Brown, Garcia among breakout candidates; Knapp talks preparation
By Teddy Cahill
Every Spring Training, prospects get a chance to show what they can do as they prepare for the season ahead. Some are competing for jobs in big league camp, while others are prepping for the season as they vie for spots at Minor League affiliates throughout the team's system. MLBPipeline.com is visiting all 30 camps this spring. Today, we check in on the Philadelphia Phillies.
CLEARWATER, Fla. -- It has been a transformative year for the Phillies' farm system. The 2014 First-Year Player Draft, the international signing period and a bevy of trades have infused the organization with new talent.
Most prominently, the Phils selected right-hander Aaron Nola seventh overall last June, and he quickly began working his way toward the Major Leagues. Nola reached Double-A Reading less than two months after the Draft, and he is expected to return there to begin this season.

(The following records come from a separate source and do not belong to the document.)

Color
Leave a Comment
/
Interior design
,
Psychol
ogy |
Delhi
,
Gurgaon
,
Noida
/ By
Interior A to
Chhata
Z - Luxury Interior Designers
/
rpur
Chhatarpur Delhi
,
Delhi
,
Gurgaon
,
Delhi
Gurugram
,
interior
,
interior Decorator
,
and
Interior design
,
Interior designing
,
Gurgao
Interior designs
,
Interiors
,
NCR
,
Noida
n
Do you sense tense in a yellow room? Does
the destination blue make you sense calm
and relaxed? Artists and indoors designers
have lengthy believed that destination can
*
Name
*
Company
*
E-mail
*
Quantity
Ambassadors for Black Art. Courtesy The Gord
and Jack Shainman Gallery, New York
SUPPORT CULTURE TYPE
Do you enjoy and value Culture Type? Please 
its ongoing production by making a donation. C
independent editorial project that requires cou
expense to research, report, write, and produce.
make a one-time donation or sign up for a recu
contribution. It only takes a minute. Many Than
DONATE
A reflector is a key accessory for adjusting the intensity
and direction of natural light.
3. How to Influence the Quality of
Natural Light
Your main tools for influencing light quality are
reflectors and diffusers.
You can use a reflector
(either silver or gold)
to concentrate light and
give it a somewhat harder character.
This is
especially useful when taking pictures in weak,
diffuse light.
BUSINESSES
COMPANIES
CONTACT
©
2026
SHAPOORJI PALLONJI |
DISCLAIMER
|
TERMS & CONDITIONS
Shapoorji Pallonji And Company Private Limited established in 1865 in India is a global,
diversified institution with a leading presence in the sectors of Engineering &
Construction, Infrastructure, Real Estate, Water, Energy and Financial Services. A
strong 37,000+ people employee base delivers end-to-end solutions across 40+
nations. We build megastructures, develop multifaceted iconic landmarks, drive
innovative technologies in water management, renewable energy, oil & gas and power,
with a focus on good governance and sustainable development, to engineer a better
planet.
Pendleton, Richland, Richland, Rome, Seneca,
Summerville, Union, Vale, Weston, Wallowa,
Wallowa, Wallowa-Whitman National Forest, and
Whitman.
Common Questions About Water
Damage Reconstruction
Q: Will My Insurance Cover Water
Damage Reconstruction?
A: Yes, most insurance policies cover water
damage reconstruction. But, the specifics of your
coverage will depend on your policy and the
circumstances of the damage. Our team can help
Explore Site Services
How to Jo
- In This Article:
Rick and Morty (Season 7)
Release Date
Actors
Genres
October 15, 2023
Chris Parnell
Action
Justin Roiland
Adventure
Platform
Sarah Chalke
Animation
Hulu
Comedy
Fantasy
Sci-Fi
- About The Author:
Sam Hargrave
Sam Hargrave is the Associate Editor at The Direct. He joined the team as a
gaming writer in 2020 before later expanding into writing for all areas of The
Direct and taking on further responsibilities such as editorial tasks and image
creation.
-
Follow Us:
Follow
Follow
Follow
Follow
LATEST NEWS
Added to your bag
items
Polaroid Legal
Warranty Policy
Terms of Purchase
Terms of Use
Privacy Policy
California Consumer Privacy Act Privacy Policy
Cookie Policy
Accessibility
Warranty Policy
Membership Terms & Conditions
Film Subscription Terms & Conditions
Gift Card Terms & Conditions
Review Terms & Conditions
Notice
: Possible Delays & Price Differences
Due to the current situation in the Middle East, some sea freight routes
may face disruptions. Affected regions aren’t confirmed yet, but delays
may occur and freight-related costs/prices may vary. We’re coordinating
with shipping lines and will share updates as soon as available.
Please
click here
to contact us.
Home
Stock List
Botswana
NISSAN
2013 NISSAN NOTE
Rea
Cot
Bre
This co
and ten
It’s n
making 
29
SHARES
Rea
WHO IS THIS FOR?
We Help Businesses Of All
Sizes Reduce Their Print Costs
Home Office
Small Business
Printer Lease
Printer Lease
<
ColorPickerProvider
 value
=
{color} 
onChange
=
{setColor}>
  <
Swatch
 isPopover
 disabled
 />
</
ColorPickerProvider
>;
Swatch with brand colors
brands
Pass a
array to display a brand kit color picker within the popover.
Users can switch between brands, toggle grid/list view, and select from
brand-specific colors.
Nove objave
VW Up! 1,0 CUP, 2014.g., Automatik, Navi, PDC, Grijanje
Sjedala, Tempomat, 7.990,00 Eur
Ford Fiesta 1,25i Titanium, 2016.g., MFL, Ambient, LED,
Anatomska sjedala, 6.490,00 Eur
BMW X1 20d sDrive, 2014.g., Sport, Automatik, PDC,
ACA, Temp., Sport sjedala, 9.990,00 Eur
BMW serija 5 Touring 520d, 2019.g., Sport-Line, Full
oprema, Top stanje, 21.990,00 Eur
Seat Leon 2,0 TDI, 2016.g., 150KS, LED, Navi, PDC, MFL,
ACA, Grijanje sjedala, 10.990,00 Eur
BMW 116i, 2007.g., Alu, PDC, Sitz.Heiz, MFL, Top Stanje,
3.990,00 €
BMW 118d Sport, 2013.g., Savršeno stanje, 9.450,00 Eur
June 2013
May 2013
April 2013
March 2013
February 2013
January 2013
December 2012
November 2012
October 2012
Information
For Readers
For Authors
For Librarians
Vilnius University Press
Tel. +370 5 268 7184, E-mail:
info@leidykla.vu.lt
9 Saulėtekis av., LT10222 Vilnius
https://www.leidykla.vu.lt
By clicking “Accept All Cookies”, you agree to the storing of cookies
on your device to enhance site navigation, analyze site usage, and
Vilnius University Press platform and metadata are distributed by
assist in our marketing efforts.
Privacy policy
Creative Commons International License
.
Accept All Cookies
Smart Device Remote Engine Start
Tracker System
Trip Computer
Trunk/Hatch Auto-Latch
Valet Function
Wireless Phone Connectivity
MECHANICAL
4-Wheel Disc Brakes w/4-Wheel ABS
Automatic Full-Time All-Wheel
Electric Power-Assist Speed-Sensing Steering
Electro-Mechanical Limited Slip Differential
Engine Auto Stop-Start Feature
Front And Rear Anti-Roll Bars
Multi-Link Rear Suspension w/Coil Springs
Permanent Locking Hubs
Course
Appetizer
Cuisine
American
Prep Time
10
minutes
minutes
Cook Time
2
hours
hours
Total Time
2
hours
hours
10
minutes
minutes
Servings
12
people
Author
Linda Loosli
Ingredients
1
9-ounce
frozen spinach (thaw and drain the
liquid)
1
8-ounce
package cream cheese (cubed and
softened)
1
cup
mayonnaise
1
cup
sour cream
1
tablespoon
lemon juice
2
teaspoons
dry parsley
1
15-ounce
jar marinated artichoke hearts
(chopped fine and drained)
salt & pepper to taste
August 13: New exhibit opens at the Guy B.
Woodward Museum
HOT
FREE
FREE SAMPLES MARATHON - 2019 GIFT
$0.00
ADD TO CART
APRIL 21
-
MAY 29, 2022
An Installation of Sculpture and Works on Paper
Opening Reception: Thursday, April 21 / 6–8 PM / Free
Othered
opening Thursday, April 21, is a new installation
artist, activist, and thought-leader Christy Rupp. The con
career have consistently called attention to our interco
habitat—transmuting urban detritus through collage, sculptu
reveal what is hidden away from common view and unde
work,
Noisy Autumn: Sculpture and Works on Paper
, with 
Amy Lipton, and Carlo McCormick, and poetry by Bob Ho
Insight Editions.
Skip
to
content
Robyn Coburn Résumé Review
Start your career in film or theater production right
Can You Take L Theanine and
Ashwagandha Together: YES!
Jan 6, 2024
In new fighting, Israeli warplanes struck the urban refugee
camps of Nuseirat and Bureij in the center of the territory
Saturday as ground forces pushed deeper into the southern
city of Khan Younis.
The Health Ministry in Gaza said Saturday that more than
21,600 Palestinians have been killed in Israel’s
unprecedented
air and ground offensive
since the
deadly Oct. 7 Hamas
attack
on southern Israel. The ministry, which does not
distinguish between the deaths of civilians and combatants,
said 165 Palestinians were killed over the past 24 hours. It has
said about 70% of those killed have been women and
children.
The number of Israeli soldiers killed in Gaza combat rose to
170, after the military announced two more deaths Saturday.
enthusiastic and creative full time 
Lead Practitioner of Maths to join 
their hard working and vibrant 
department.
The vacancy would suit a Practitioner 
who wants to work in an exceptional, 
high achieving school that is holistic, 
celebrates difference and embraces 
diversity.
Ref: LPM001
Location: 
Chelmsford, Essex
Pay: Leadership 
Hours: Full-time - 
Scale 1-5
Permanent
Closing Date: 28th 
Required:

The Phillies also acquired several other advanced pitchers in offseason trades, including right-handers Zach Eflin and Ben Lively and left-hander Tom Windle.
Now as a new season gets underway, director of player development Joe Jordan is eager to start working with all the new players in the organization.
"I think the reality is since last year's Draft and the July 2 [international free agent] signings after that, the trades that were made this winter, we've added some talent to the system," Jordan said. "Our system is healthier now than it was this time last year.
"Now we're getting to watch them, so that's good. We need time to get familiar with them to see what they need."
The Phils had a few roster spots up for grabs going into the spring. And some of their young players have made the most of the opportunity. Maikel Franco, ranked No. 55 on MLBPipeline.com's Top 100 Prospects list, has played well, as has outfielder Odubel Herrera, who is being given a long look as a Rule 5 Draft pick.
Jordan said he has also been pleased by what he has seen from left-hander Jesse Biddle. The 2010 first-round Draft pick had a rough 2014 season, but he is now healthy and is throwing well.
"Jesse, for me, has looked great," Jordan said. "He's been very impressive in the bullpens, the live BP, he's been very impressive. He looks like Jesse Biddle, if you will."
Aaron Brown, OF: A two-way player at Pepperdine, Brown has given up pitching since the Phillies picked him in the third round last June. Because he didn't focus on hitting as an amateur, he has some rough edges to his game, but he has impressive all-around tools and got off to a good start to his professional career in 2014.
"Aaron left a really good impression on us in a lot of the things that he does," Jordan said.
Elniery Garcia, LHP: A native of the Dominican Republic, Garcia has already shown in his young career that he has some feel for his craft on the mound. Like many young pitchers, he needs to become more consistent and get stronger. If Garcia can do that, he could start advancing quicker in the Minor Leagues.
Three questions with Andrew Knapp
Knapp, Philadelphia's second-round pick in 2013, missed the first month of last season as he recovered from Tommy John surgery in the offseason. The catcher played well once he was able to get back on the field, and he hit .297/.359/.462 during the second half.
MLBPipeline.com: Last offseason, you were recovering from surgery. What was it like this year to be able to have a normal offseason?
Knapp: It felt really good. I was able to get in the gym a lot, get my strength back up. Last year, when I got ready to play, I was kind of thrown into it a little bit. I didn't really have time to work on my body as much. It was good to get some long toss in, too. It was just nice to kind of relax and get healthy again.
MLBPipeline.com: What's the hardest part of preparing for a season as a catcher?
Knapp: I'd say one of the hardest parts to prepare for is just being able to catch every day. You can't really prepare your body for that kind of toll. You can get yourself strong and you can work on your defensive and offensive parts of your game, but in order to be able to play every day, you've just got to go out and really maintain your body and stretch and work on it. I think that's going to be a big thing for me, is just getting back behind the plate every day.
MLBPipeline.com: What are your goals for this season?
Knapp: I think I just want to play every day. I want to be an everyday guy. I think the stats will take care of themselves. I'm not really worried about that as much as staying healthy and catching every day.